Para transportar volumes acima de três sacos de carvão, os vendedores ambulantes deverão, doravante, pagar uma taxa anual de 250 Meticais, na secretária da zona de residência ou onde fazem a produção do carvão.
Aos que não apresentam o recibo, que comprova o pagamento da taxa, estão a perder o produto a favor do Estado.
Amândio Francisco Geral diz-se indignado com relação a medida. Segundo explicou, ele e seus companheiros estão simplesmente a procurar “sobreviver” e não está em condições de suportar muitos encargos de taxas, nomeadamente, a taxa de exploração de carvão, que custa 250 Meticais e licença no valor de 100 Meticais.

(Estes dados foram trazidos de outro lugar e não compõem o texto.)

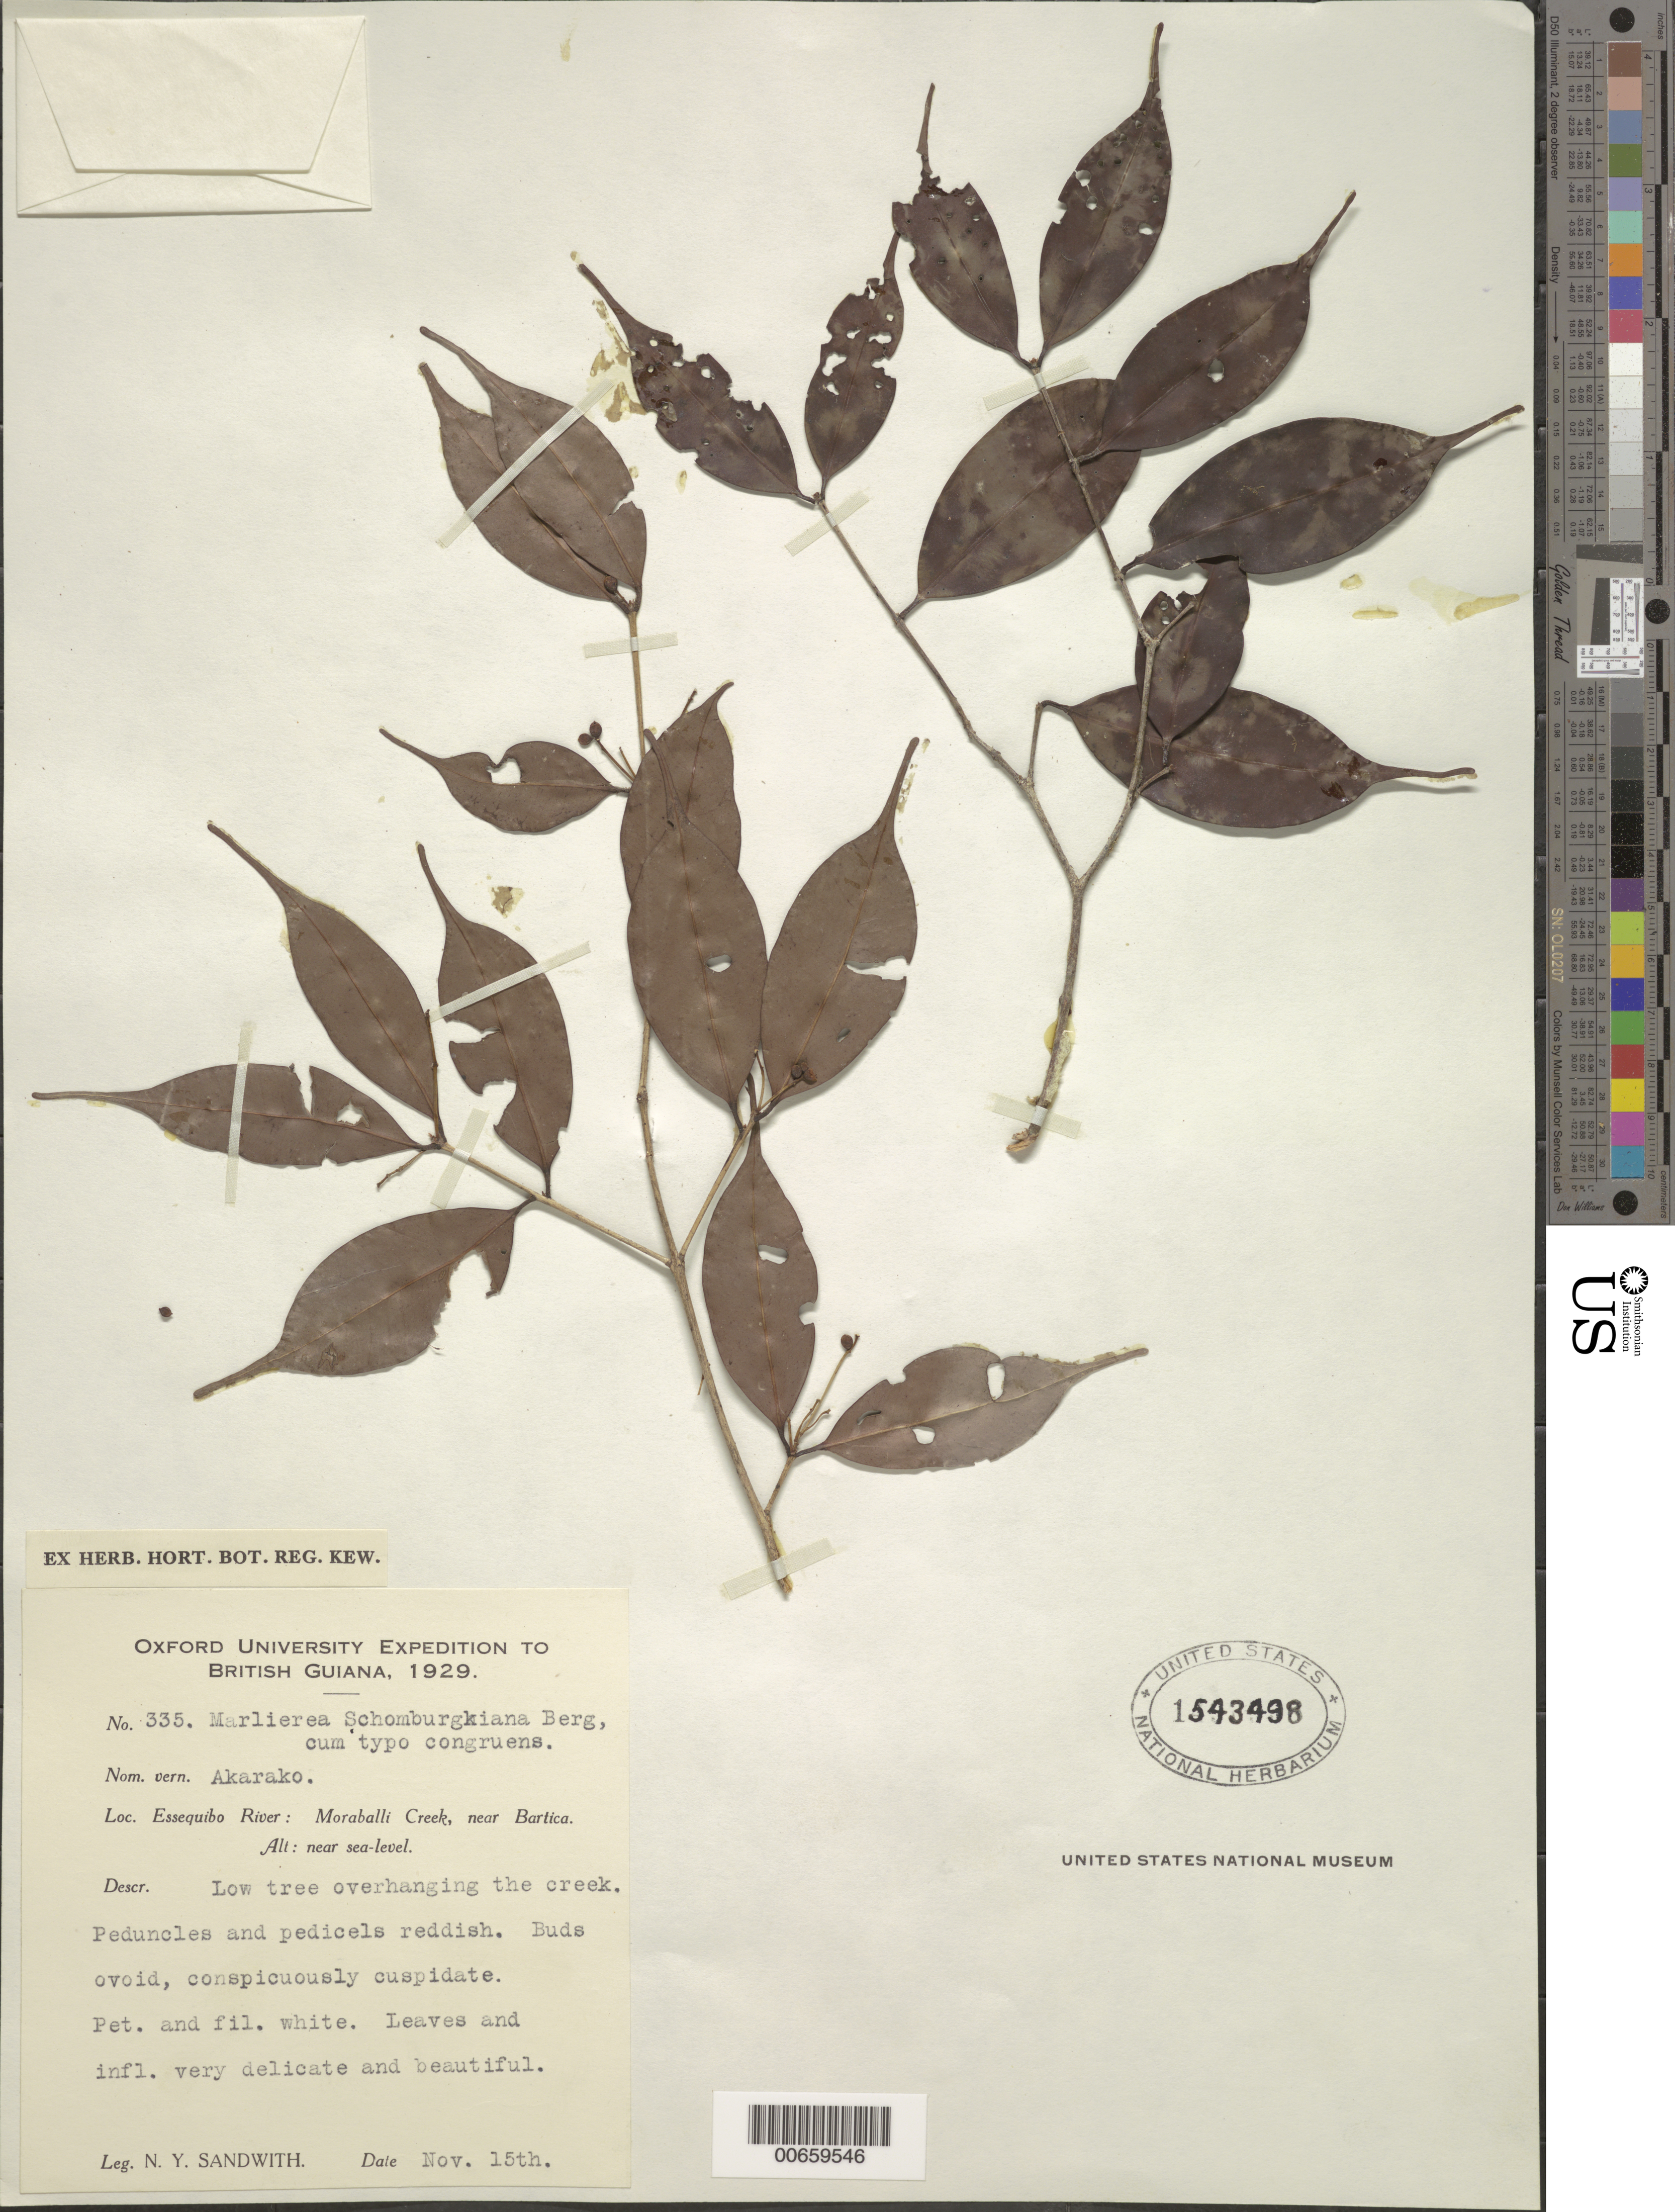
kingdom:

“Nós somos desempregados, estamos a tentar sustentar nossas famílias” -lamentou-se Geral.
A Agência Nacional para o Controlo da Qualidade Ambiental (AQUA), através do respectivo delegado provincial, Egídio Armando, explicou que a decisão de fiscalizar os cidadãos que usam as suas bicicletas, para movimentar carvão e outros recursos florestais, resulta de uma série de acções que visam eliminar desmandos florestais.
“Por isso, há um trabalho de sensibilização das comunidades locais no sentido de se constituir em associações e, por via disso, requerer guias de trânsito para o carvão vegetal e outras espécies de produtos florestais ”-explicou Armando.